The tricky political issue (in this particular instance) is if there is a
correlation between the neighborhoods choosing to participate and ethnicity
and Google ends up running fiber to a bunch of white neighborhoods and not to
a bunch of African American neighborhoods.

If the rich white neighborhoods all decided it wasn't worth it no one would
care if Google didn't run fiber to them. Most social scientists would say the
issue of poor not having access is a concern that society should care about.
But if there isn't an ethnicity component I doubt it has any political "heat."
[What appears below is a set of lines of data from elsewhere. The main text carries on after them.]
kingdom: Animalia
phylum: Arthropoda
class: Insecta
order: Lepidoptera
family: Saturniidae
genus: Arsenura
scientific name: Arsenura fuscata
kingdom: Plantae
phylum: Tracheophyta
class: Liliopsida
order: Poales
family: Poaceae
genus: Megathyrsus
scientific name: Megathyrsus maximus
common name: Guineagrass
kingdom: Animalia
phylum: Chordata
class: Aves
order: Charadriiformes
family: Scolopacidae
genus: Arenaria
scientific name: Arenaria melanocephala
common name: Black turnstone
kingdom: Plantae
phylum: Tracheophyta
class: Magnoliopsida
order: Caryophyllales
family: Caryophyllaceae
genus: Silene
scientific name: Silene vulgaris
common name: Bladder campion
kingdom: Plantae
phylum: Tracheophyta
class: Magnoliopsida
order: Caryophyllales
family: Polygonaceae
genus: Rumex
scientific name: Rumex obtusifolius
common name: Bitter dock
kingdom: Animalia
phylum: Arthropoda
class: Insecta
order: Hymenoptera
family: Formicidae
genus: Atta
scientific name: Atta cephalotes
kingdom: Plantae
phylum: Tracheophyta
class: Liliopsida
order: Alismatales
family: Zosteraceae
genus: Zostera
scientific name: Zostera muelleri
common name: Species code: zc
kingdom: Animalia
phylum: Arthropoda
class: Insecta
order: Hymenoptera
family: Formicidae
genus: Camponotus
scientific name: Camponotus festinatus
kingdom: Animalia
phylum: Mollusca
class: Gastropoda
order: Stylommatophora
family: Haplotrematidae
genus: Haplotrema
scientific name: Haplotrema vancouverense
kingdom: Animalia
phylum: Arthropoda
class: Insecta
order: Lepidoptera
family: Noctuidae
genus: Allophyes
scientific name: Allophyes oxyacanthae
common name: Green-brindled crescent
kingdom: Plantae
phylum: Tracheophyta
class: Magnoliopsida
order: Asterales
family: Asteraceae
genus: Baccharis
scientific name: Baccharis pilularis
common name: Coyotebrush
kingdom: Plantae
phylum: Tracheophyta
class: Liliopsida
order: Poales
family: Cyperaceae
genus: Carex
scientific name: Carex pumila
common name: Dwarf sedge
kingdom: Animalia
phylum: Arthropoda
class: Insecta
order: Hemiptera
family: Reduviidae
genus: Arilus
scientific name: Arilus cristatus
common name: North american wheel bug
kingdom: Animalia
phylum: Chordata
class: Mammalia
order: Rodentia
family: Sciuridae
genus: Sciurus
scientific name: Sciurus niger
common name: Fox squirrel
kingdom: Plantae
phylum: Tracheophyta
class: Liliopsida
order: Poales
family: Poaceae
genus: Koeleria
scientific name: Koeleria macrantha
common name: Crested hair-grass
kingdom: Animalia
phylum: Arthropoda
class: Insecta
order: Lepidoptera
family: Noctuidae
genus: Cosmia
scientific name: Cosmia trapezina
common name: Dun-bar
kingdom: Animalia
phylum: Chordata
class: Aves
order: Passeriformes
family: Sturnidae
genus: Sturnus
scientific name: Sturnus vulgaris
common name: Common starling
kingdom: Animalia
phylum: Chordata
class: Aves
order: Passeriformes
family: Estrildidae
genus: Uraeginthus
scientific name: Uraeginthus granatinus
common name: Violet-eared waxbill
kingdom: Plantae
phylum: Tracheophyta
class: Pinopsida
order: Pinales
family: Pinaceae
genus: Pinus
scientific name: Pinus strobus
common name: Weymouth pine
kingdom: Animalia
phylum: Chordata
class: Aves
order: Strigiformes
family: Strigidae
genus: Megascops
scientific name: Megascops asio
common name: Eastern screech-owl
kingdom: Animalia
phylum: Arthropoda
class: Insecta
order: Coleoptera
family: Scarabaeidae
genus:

If I was Google and the poor neighborhoods were too underrepresented I would
likely create a some system to make it easier for at least some lower income
areas to get fiber. This is all a bigger game plan for Google - not really an
attempt to get rich off KC. I, and I believe Google, thinks fiber to everyone
is good. It might be Google can't afford to do that given the real economic
conditions. Even in that case hook some up, provided data for the government
to decide if it is a social need worth funding (if it doesn't end up working
without government help).

Google wants to find a solution that shows what they did in KC can be done
across the country. If it is just for the rich 15% that doesn't help Google
much. They want to find a solution that works to get fiber, at reasonable
prices, with net neutrality to a huge portions of the USA (certainly above
70%).

If they need to tweak their starting plan I am pretty sure they will do so.
They are pretty smart most of the time though, they do behave idiotically at
times. Like how horrible their help systems are still (they can't organize
even just the information they create to help people use software they write
even today).

------
hastur
I can hear this guy talking. But is he saying anything?